In an earlier post, Tracy Coenen noted the incredible savings that she reaped by cooking at home. Her specific example was a pot of chili. Tracy pointed out that, were she to eat chili at her favorite restaurant, she would pay $8 a bowl. However, by cooking it herself, she reduced the cost to $2.94 per meal. Thus, by preparing her own food, she saved over $5 per serving and probably ate far better.
Although she didn't directly address it, Tracy also highlighted another key money-saving tip: you can save a lot of time and money by cooking in bulk. Although we don't usually count labor among our food expenses, the cost of cooking a meal can be considerable. While it's not as if you have to pay someone to cook your food, after coming home from a long day of work, the last thing that most of us want to do is spend time in the kitchen. If you have to do it night after night, there's a pretty good chance that you'll find yourself falling back on expensive convenience foods, TV dinners, and carry-out food. Sure, you'll start off with cooking every night, but before you know it, you'll fall off the wagon and find yourself settling down to a pizza or Stouffer's and wondering where the money went.
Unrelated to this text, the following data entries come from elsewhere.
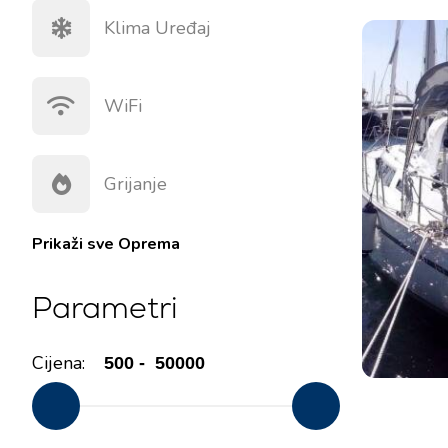
Klima Uređaj
WiFi
Grijanje
Prikaži sve
Oprema
Parametri
Cijena:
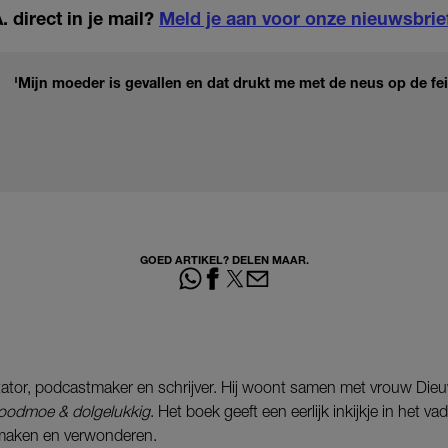
 direct in je mail?
Meld je aan voor onze nieuwsbrie
'Mijn moeder is gevallen en dat drukt me met de neus op de feit
GOED ARTIKEL? DELEN MAAR.
tator, podcastmaker en schrijver. Hij woont samen met vrouw Dieu
oodmoe & dolgelukkig
. Het boek geeft een eerlijk inkijkje in het v
 maken en verwonderen.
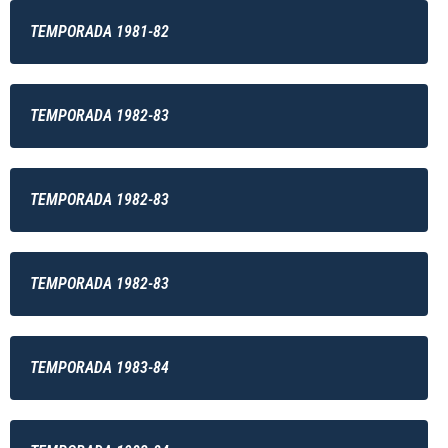
TEMPORADA 1981-82
TEMPORADA 1982-83
TEMPORADA 1982-83
TEMPORADA 1982-83
TEMPORADA 1983-84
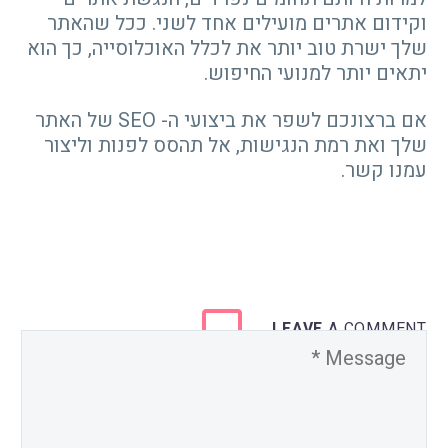
וקידום אתרים מועילים אחד לשני. ככל שהאתר
שלך ישרת טוב יותר את לכלל האוכלוסייה, כך הוא
יתאים יותר למנועי החיפוש.
אם ברצונכם לשפר את ביצועי ה- SEO של האתר
שלך ואת רמת הנגישות, אל תהסס לפנות וליצור
עמנו קשר.
LEAVE
A COMMENT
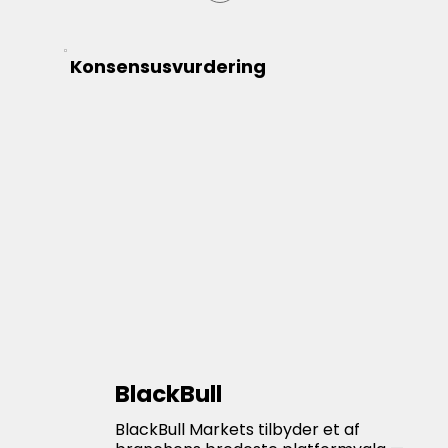
Konsensusvurdering
BlackBull
BlackBull Markets tilbyder et af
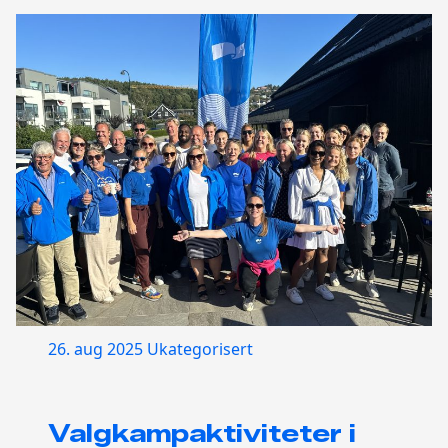
26. aug 2025
Ukategorisert
Valgkampaktiviteter i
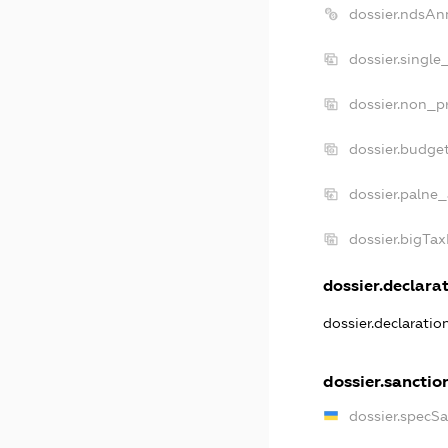
dossier.ndsAn
dossier.single
dossier.non_pr
dossier.budge
dossier.palne_
dossier.bigTa
dossier.declarat
dossier.declarati
dossier.sanctio
dossier.specS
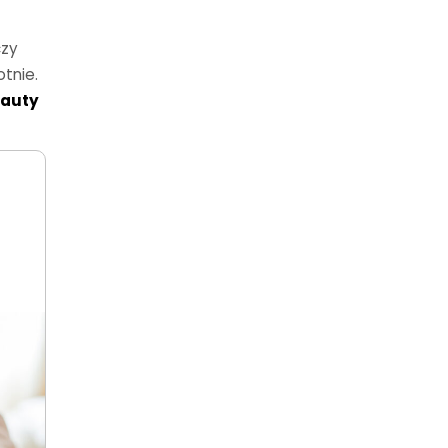
czy
otnie.
eauty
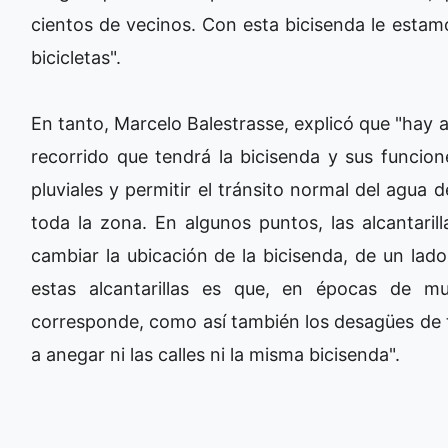
cientos de vecinos. Con esta bicisenda le estam
bicicletas".
En tanto, Marcelo Balestrasse, explicó que "hay al
recorrido que tendrá la bicisenda y sus funcion
pluviales y permitir el tránsito normal del agua d
toda la zona. En algunos puntos, las alcantaril
cambiar la ubicación de la bicisenda, de un lado
estas alcantarillas es que, en épocas de mu
corresponde, como así también los desagües de t
a anegar ni las calles ni la misma bicisenda".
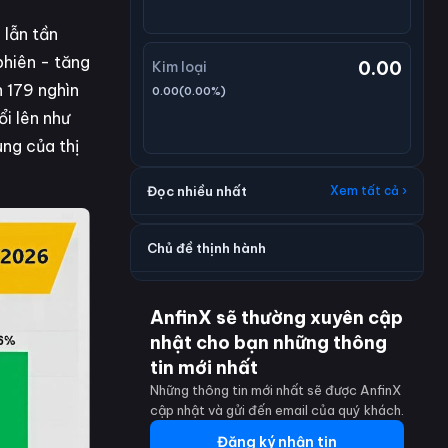
 lẫn tần
phiên - tăng
0.00
Kim loại
 179 nghìn
0.00
(
0.00
%)
i lên như
ung của thị
Đọc nhiều nhất
Xem tất cả ›
Chủ đề thịnh hành
AnfinX sẽ thường xuyên cập
nhật cho bạn những thông
tin mới nhất
Những thông tin mới nhất sẽ được AnfinX
cập nhật và gửi đến email của quý khách.
Đăng ký nhận tin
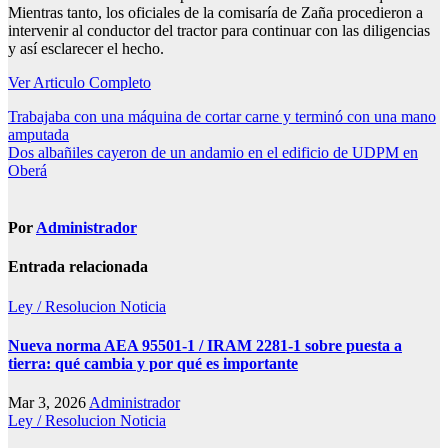
Mientras tanto, los oficiales de la comisaría de Zaña procedieron a
intervenir al conductor del tractor para continuar con las diligencias
y así esclarecer el hecho.
Ver Articulo Completo
Navegación
Trabajaba con una máquina de cortar carne y terminó con una mano
amputada
de
Dos albañiles cayeron de un andamio en el edificio de UDPM en
entradas
Oberá
Por
Administrador
Entrada relacionada
Ley / Resolucion
Noticia
Nueva norma AEA 95501-1 / IRAM 2281-1 sobre puesta a
tierra: qué cambia y por qué es importante
Mar 3, 2026
Administrador
Ley / Resolucion
Noticia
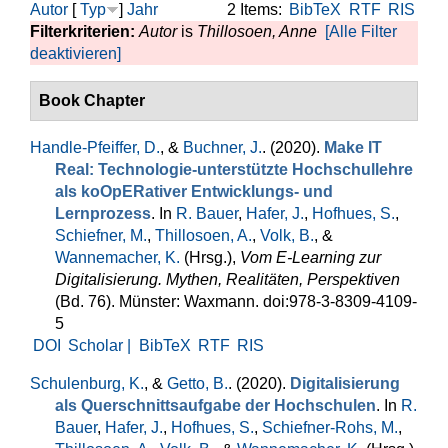
Autor
[
Typ
]
Jahr
2 Items:
BibTeX
RTF
RIS
Filterkriterien:
Autor
is
Thillosoen, Anne
[Alle Filter
deaktivieren]
Book Chapter
Handle-Pfeiffer, D.
, &
Buchner, J.
. (2020).
Make IT
Real: Technologie-unterstützte Hochschullehre
als koOpERativer Entwicklungs- und
Lernprozess
. In
R. Bauer
,
Hafer, J.
,
Hofhues, S.
,
Schiefner, M.
,
Thillosoen, A.
,
Volk, B.
, &
Wannemacher, K.
(Hrsg.)
,
Vom E-Learning zur
Digitalisierung. Mythen, Realitäten, Perspektiven
(Bd. 76). Münster: Waxmann. doi:978-3-8309-4109-
5
DOI
Scholar |
BibTeX
RTF
RIS
Schulenburg, K.
, &
Getto, B.
. (2020).
Digitalisierung
als Querschnittsaufgabe der Hochschulen
. In
R.
Bauer
,
Hafer, J.
,
Hofhues, S.
,
Schiefner-Rohs, M.
,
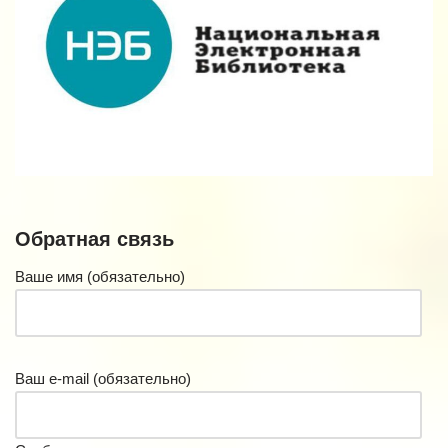
Обратная связь
Ваше имя (обязательно)
Ваш e-mail (обязательно)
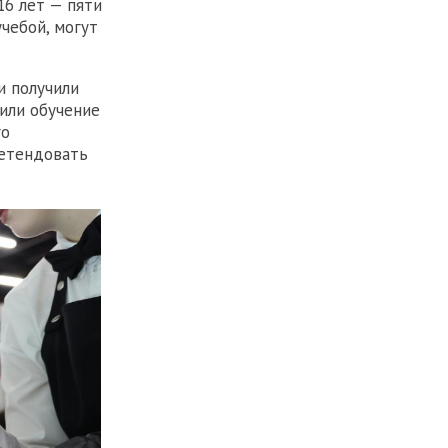
16 лет — пяти
учебой, могут
и получили
тили обучение
го
ретендовать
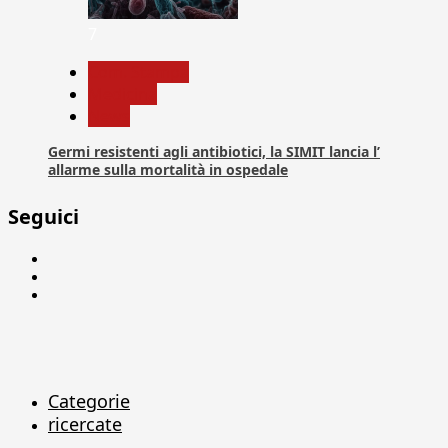
7
Com. Stampa
Medicina
News
Germi resistenti agli antibiotici, la SIMIT lancia l’
allarme sulla mortalità in ospedale
Seguici
Facebook
Linkedin
X
Categorie
ricercate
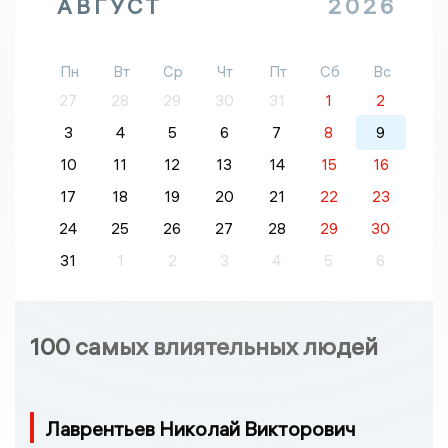
АВГУСТ
2026
Пн
Вт
Ср
Чт
Пт
Сб
Вс
27
28
29
30
31
1
2
3
4
5
6
7
8
9
10
11
12
13
14
15
16
17
18
19
20
21
22
23
24
25
26
27
28
29
30
31
1
2
3
4
5
6
100 самых влиятельных людей
Лаврентьев Николай Викторович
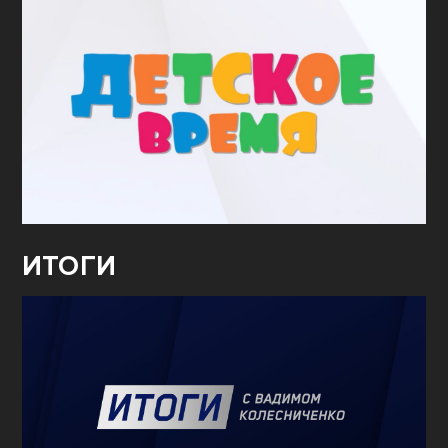
ИТОГИ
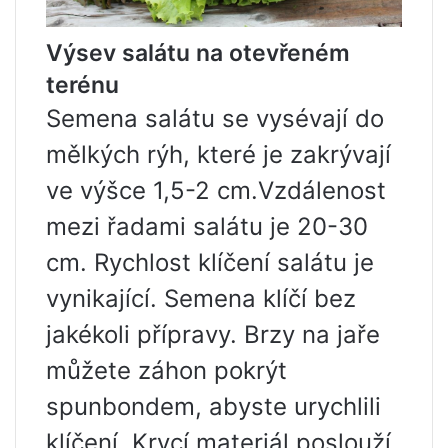
Výsev salátu na otevřeném
terénu
Semena salátu se vysévají do
mělkých rýh, které je zakrývají
ve výšce 1,5-2 cm.Vzdálenost
mezi řadami salátu je 20-30
cm. Rychlost klíčení salátu je
vynikající. Semena klíčí bez
jakékoli přípravy. Brzy na jaře
můžete záhon pokrýt
spunbondem, abyste urychlili
klíčení. Krycí materiál poslouží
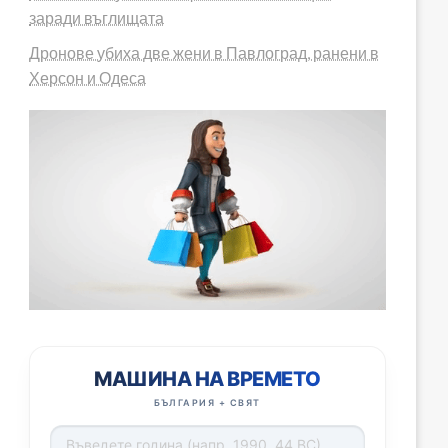
заради въглищата
Дронове убиха две жени в Павлоград, ранени в
Херсон и Одеса
МАШИНА НА ВРЕМЕТО
БЪЛГАРИЯ + СВЯТ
What if, instead of slaving over a stove, you merely had to defrost a meal that you had previously cooked? Many foods will keep for a considerable period of time in the refrigerator or freezer, and will reheat almost perfectly. For that matter, increasing the yield of a recipe is usually just a matter of doubling (or tripling, or quadrupling) the ingredients. Most importantly, by cooking in larger batches, you can spread your time investment out over a lot of meals, vastly increasing your efficiency and leaving you with more time to relax.